Urban planners can support healthy, sustainable lifestyles by providing built environments conducive to physical activity. But do they? We estimated thresholds of built environment characteristics that support the World Health Organization’s goal of a 15% reduction in insufficient physical activity through walking. Then we measured what proportion of the population lives in neighborhoods that meet these thresholds. Across the cities we studied, 59% of the population met the street intersection density threshold, with nearly even performance between middle-income and high-income cities. Fifty-two percent of the population met the population density threshold, though unevenly so, with 97% meeting the threshold in middle-income countries but only 38% in high-income countries. The numbers vary, but they are all far below where they should be from a public health perspective. 

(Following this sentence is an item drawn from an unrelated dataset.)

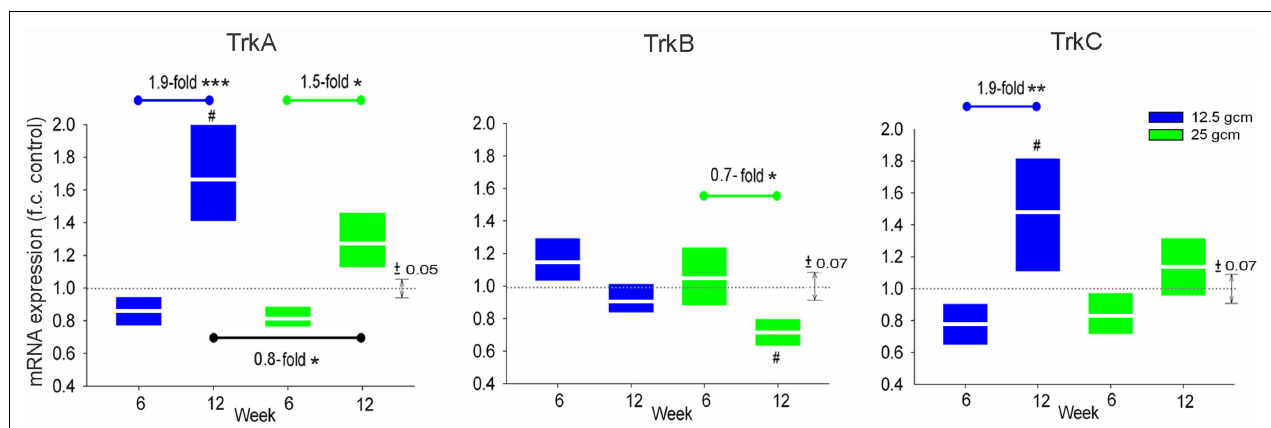
FIGURE 2 | mRNA expression ofTrk receptors is altered in L4/5 DRG at 6 and 12weeks after receiving either 12.5gcm (blue) or 25gcm (green) NYU contusion injury to spinal cord at vertebral levelT9. Fold-change (FC) is reported as change of 12week relative to 6week time points in all figures. Black bar onTrkA reports fold-change (fc) of 25gcm at 12weeks relative to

Where do we go from here? Our study developed open-source software and open data in conjunction with local collaborators so that, for the first time, city leaders can both benchmark their progress against other cities and monitor that progress over time. These tools create a new opportunity to target evidence-based planning interventions, monitor policy effects, and harness lessons learned from peer cities. 

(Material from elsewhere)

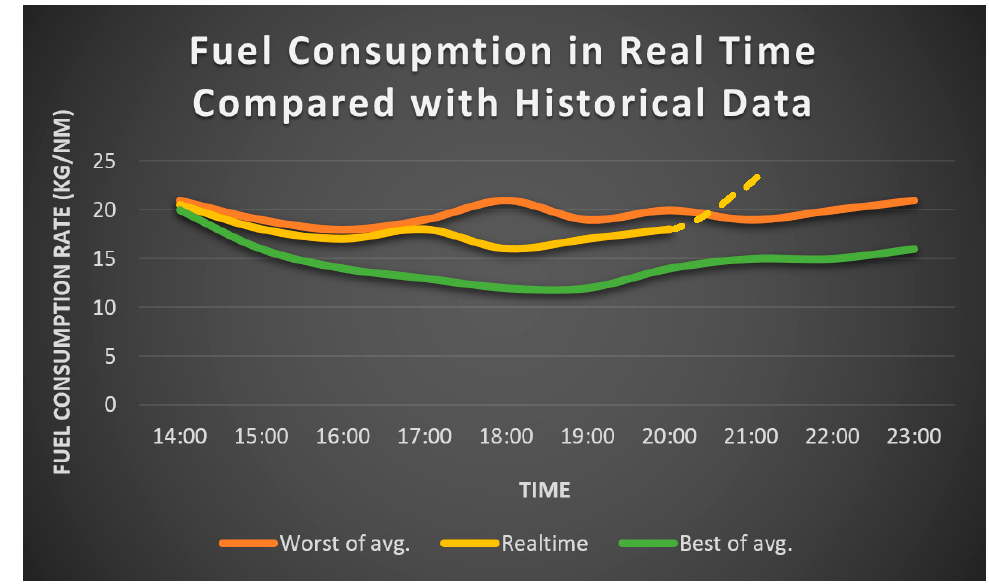
Figure 12. Fuel consumption in real time compared with historical consumption curves.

The series of articles is free and open access, as is our software. We have simultaneously launched the Global Observatory of Healthy and Sustainable Cities to advance healthy and sustainable urban planning, benchmark and monitor cities’ progress, and share more consistent, comparable urban data to which anyone can contribute. The Observatory also hosts scorecards for each of the cities in the project; Figure 4 shows an example scorecard for São Paulo. 

Scorecard for Sao Paulo, Brazil

This project demonstrated how we can monitor healthy and sustainable cities around the world. But it requires international effort to continue measuring and monitoring cities. Organizations like the UN and the World Health Organization play a key role in sustaining this, as do local, regional, and national governments who can use this framework, involve local populations in crowdsourcing data, fill information gaps, and contribute to the open commons and emerging open data platforms.  

Few cities in our study had measurable policy standards and targets to actually build healthier and more sustainable cities, and their health-supportive built environment features were often inadequate or inequitably distributed. We must work together across geographies and at all levels of government to better foster healthy, sustainable cities for all.